First off, What is the Increase?
It is significant. In the UK, double-digit price increases year-on-year have been the norm. Used car marketplace Autotrader, which has over 421,000 cars advertised, estimated prices had risen 12.6 per cent in the week commencing July 12. The latest rise marked the 63rd consecutive week of price rises.
So why? In short, there can be little surprise that the answer is that demand is outstripping supply.
Pent Up Consumer Demand
The first half of the price rise equation is strong consumer demand. Classically in a period of economic stress, people are more inclined to buy a used rather than a new vehicle. The perception is that a used car represents better value and this often comes with a lower price.
The pandemic and lockdown conditions have certainly been a period of economic stress, but while some people have sadly struggled financially, others, unable to spend their money, can now open their wallets. With some restrictions still in place, a car is something they can spend their money on.
Added to this group is another source of demand, people switching from public to private transport.
Finally, there is a group of people who would prefer a new car, but who do not want to wait for it to be delivered because there are long waiting times.
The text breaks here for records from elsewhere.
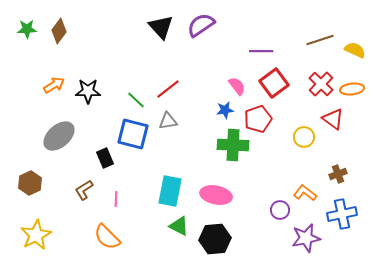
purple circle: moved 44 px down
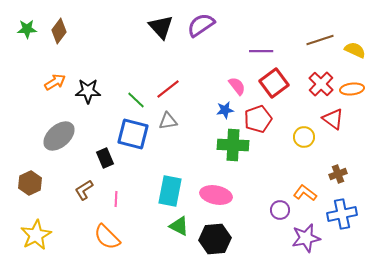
orange arrow: moved 1 px right, 3 px up
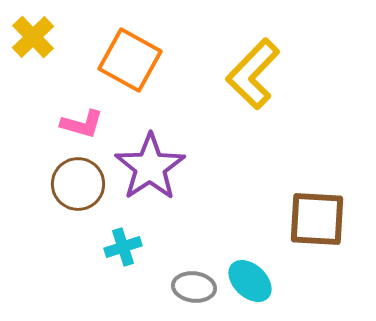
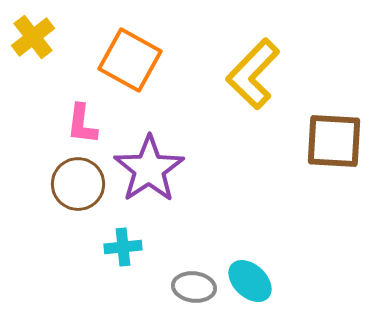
yellow cross: rotated 6 degrees clockwise
pink L-shape: rotated 81 degrees clockwise
purple star: moved 1 px left, 2 px down
brown square: moved 17 px right, 78 px up
cyan cross: rotated 12 degrees clockwise
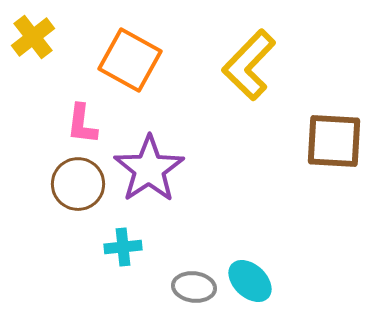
yellow L-shape: moved 4 px left, 9 px up
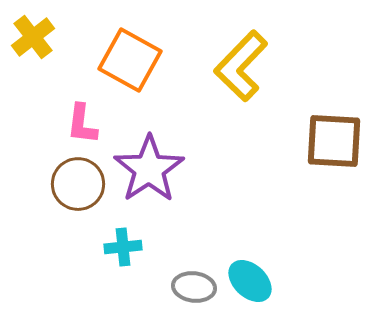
yellow L-shape: moved 8 px left, 1 px down
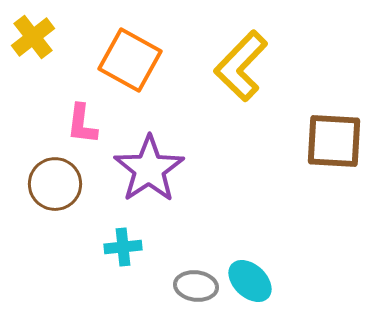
brown circle: moved 23 px left
gray ellipse: moved 2 px right, 1 px up
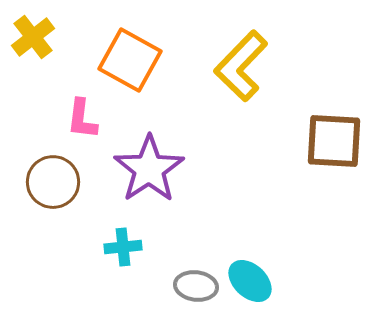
pink L-shape: moved 5 px up
brown circle: moved 2 px left, 2 px up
The pandemic brought the economy to a halt initially. Businesses did not buy cars or vans, choosing to extend their change cycle and car rental fleets slowed their activity. Both are significant sources of younger used vehicles. Neither has accelerated their strategy significantly to date. In short, a major source of used cars has not been available.
New Car Production Issues
Many manufacturers shut their factories during the numerous lockdowns worldwide, as did the component companies they rely on. Re-starting production has been a slow process, exacerbated by the production shift away from fossil fuel to electric vehicles. One particular component has been a problem, microchips.
Modern cars can easily contain 3,000 microchips, and there is a worldwide shortage of them, slowing down new car production. In 2021, the global output of new vehicles will drop by four million units.
Is the End of Rises in Sight?
It does not seem to be; the more interesting issue is, will the current levels create a new pricing benchmark? It is certainly possible, but much will depend on the same old supply/demand issue, and the shift to alternative-fuelled cars could complicate this.